WHAT IS EXPECTED:
Copy each line of the following items character for character, keeping every line in its original order.

+===+

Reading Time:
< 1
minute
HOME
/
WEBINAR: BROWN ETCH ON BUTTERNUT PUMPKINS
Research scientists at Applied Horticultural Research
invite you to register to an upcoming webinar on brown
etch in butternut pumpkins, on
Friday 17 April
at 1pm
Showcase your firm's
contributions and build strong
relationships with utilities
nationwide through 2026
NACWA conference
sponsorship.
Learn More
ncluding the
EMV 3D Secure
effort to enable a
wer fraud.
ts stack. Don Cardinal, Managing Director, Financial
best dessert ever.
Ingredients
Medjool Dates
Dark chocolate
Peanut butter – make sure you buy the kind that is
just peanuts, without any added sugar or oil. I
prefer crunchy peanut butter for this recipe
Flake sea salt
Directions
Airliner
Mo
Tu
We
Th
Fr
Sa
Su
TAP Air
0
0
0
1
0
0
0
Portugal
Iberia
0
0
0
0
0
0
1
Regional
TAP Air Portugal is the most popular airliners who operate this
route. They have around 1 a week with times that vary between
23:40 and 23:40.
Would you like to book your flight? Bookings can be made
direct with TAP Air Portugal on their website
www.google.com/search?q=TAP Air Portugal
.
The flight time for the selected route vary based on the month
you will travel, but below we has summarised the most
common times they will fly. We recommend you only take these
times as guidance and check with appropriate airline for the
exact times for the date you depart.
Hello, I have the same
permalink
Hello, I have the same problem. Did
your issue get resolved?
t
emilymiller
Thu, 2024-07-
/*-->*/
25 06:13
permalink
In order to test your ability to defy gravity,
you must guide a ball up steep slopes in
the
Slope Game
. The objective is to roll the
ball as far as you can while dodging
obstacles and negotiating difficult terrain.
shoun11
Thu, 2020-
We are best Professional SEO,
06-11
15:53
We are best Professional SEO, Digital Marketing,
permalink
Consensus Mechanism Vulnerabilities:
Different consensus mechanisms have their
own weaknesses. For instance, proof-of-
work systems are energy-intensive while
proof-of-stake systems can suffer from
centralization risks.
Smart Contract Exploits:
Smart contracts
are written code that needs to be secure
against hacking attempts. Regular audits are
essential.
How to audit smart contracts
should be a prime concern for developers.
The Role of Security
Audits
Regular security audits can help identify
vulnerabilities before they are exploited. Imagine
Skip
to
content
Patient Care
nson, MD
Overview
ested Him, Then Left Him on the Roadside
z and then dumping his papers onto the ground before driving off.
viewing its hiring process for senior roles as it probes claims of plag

+===+

OUTPUT:
Reading Time:
< 1
minute
HOME
/
WEBINAR: BROWN ETCH ON BUTTERNUT PUMPKINS
Research scientists at Applied Horticultural Research
invite you to register to an upcoming webinar on brown
etch in butternut pumpkins, on
Friday 17 April
at 1pm
Showcase your firm's
contributions and build strong
relationships with utilities
nationwide through 2026
NACWA conference
sponsorship.
Learn More
ncluding the
EMV 3D Secure
effort to enable a
wer fraud.
ts stack. Don Cardinal, Managing Director, Financial
best dessert ever.
Ingredients
Medjool Dates
Dark chocolate
Peanut butter – make sure you buy the kind that is
just peanuts, without any added sugar or oil. I
prefer crunchy peanut butter for this recipe
Flake sea salt
Directions
Airliner
Mo
Tu
We
Th
Fr
Sa
Su
TAP Air
0
0
0
1
0
0
0
Portugal
Iberia
0
0
0
0
0
0
1
Regional
TAP Air Portugal is the most popular airliners who operate this
route. They have around 1 a week with times that vary between
23:40 and 23:40.
Would you like to book your flight? Bookings can be made
direct with TAP Air Portugal on their website
www.google.com/search?q=TAP Air Portugal
.
The flight time for the selected route vary based on the month
you will travel, but below we has summarised the most
common times they will fly. We recommend you only take these
times as guidance and check with appropriate airline for the
exact times for the date you depart.
Hello, I have the same
permalink
Hello, I have the same problem. Did
your issue get resolved?
t
emilymiller
Thu, 2024-07-
/*-->*/
25 06:13
permalink
In order to test your ability to defy gravity,
you must guide a ball up steep slopes in
the
Slope Game
. The objective is to roll the
ball as far as you can while dodging
obstacles and negotiating difficult terrain.
shoun11
Thu, 2020-
We are best Professional SEO,
06-11
15:53
We are best Professional SEO, Digital Marketing,
permalink
Consensus Mechanism Vulnerabilities:
Different consensus mechanisms have their
own weaknesses. For instance, proof-of-
work systems are energy-intensive while
proof-of-stake systems can suffer from
centralization risks.
Smart Contract Exploits:
Smart contracts
are written code that needs to be secure
against hacking attempts. Regular audits are
essential.
How to audit smart contracts
should be a prime concern for developers.
The Role of Security
Audits
Regular security audits can help identify
vulnerabilities before they are exploited. Imagine
Skip
to
content
Patient Care
nson, MD
Overview
ested Him, Then Left Him on the Roadside
z and then dumping his papers onto the ground before driving off.
viewing its hiring process for senior roles as it probes claims of plag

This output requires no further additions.